Write out every line of text from the records below, word for word, and leave the pictures out.

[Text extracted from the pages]
============================================================
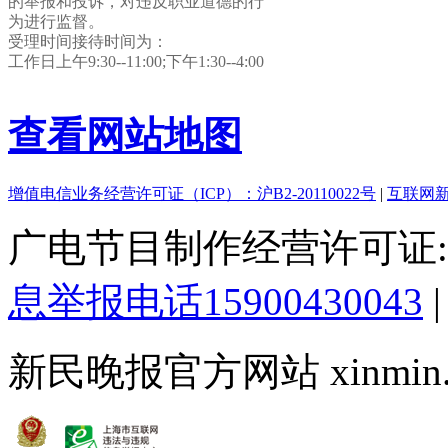
的举报和投诉，对违反职业道德的行
为进行监督。
受理时间接待时间为：
工作日上午9:30--11:00;下午1:30--4:00
查看网站地图
增值电信业务经营许可证（ICP）：沪B2-20110022号
|
互联网新
广电节目制作经营许可证:(
息举报电话15900430043
新民晚报官方网站 xinmin.cn ©2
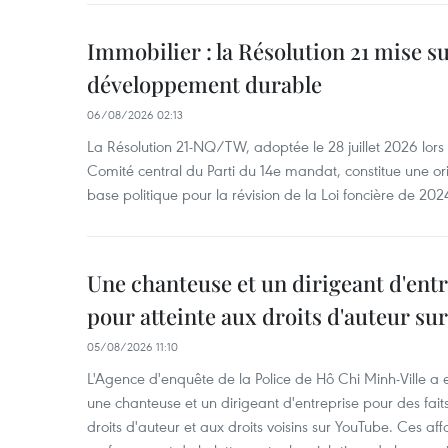
Immobilier : la Résolution 21 mise s
développement durable
06/08/2026 02:13
La Résolution 21-NQ/TW, adoptée le 28 juillet 2026 lor
Comité central du Parti du 14e mandat, constitue une ori
base politique pour la révision de la Loi foncière de 202
Une chanteuse et un dirigeant d'ent
pour atteinte aux droits d'auteur su
05/08/2026 11:10
L'Agence d'enquête de la Police de Hô Chi Minh-Ville a
une chanteuse et un dirigeant d'entreprise pour des fait
droits d'auteur et aux droits voisins sur YouTube. Ces affa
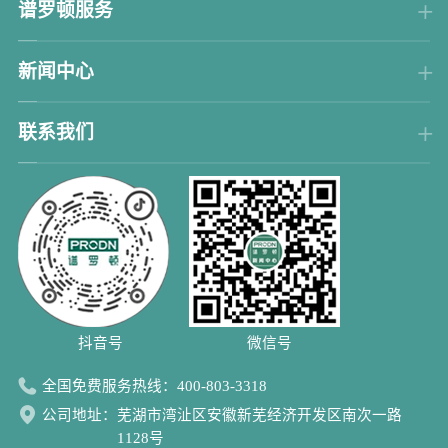
谱罗顿服务
新闻中心
联系我们
抖音号 微信号
全国免费服务热线：
400-803-3318
公司地址：
芜湖市湾沚区安徽新芜经济开发区南次一路
1128号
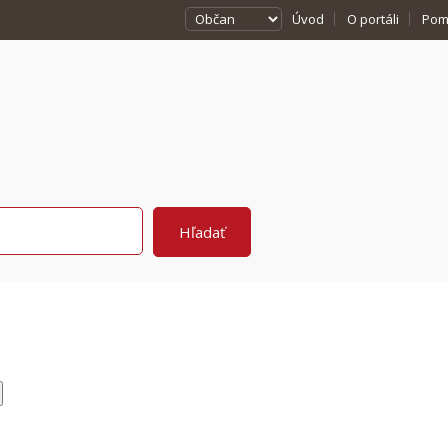
Úvod
O portáli
Pom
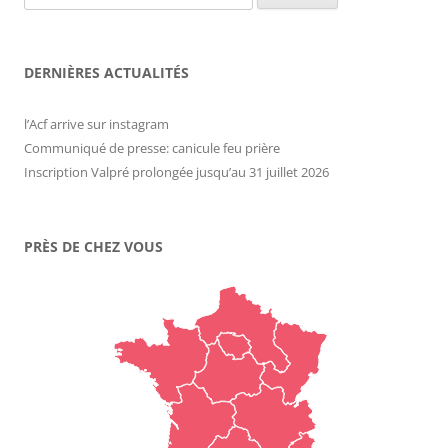
DERNIÈRES ACTUALITÉS
l’Acf arrive sur instagram
Communiqué de presse: canicule feu prière
Inscription Valpré prolongée jusqu’au 31 juillet 2026
PRÈS DE CHEZ VOUS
============================================================
▸ **Written answer**:
的举报和投诉，对违反职业道德的行
为进行监督。
受理时间接待时间为：
工作日上午9:30--11:00;下午1:30--4:00
查看网站地图
增值电信业务经营许可证（ICP）：沪B2-20110022号
|
互联网新
广电节目制作经营许可证:(
息举报电话15900430043
新民晚报官方网站 xinmin.cn ©2
Immobilier : la Résolution 21 mise s
développement durable
06/08/2026 02:13
La Résolution 21-NQ/TW, adoptée le 28 juillet 2026 lor
Comité central du Parti du 14e mandat, constitue une ori
base politique pour la révision de la Loi foncière de 202
Une chanteuse et un dirigeant d'ent
pour atteinte aux droits d'auteur su
05/08/2026 11:10
L'Agence d'enquête de la Police de Hô Chi Minh-Ville a
une chanteuse et un dirigeant d'entreprise pour des fait
droits d'auteur et aux droits voisins sur YouTube. Ces affa
谱罗顿服务
新闻中心
联系我们
抖音号 微信号
全国免费服务热线：
400-803-3318
公司地址：
芜湖市湾沚区安徽新芜经济开发区南次一路
1128号
Úvod
O portáli
Pom
DERNIÈRES ACTUALITÉS
l’Acf arrive sur instagram
Communiqué de presse: canicule feu prière
Inscription Valpré prolongée jusqu’au 31 juillet 2026
PRÈS DE CHEZ VOUS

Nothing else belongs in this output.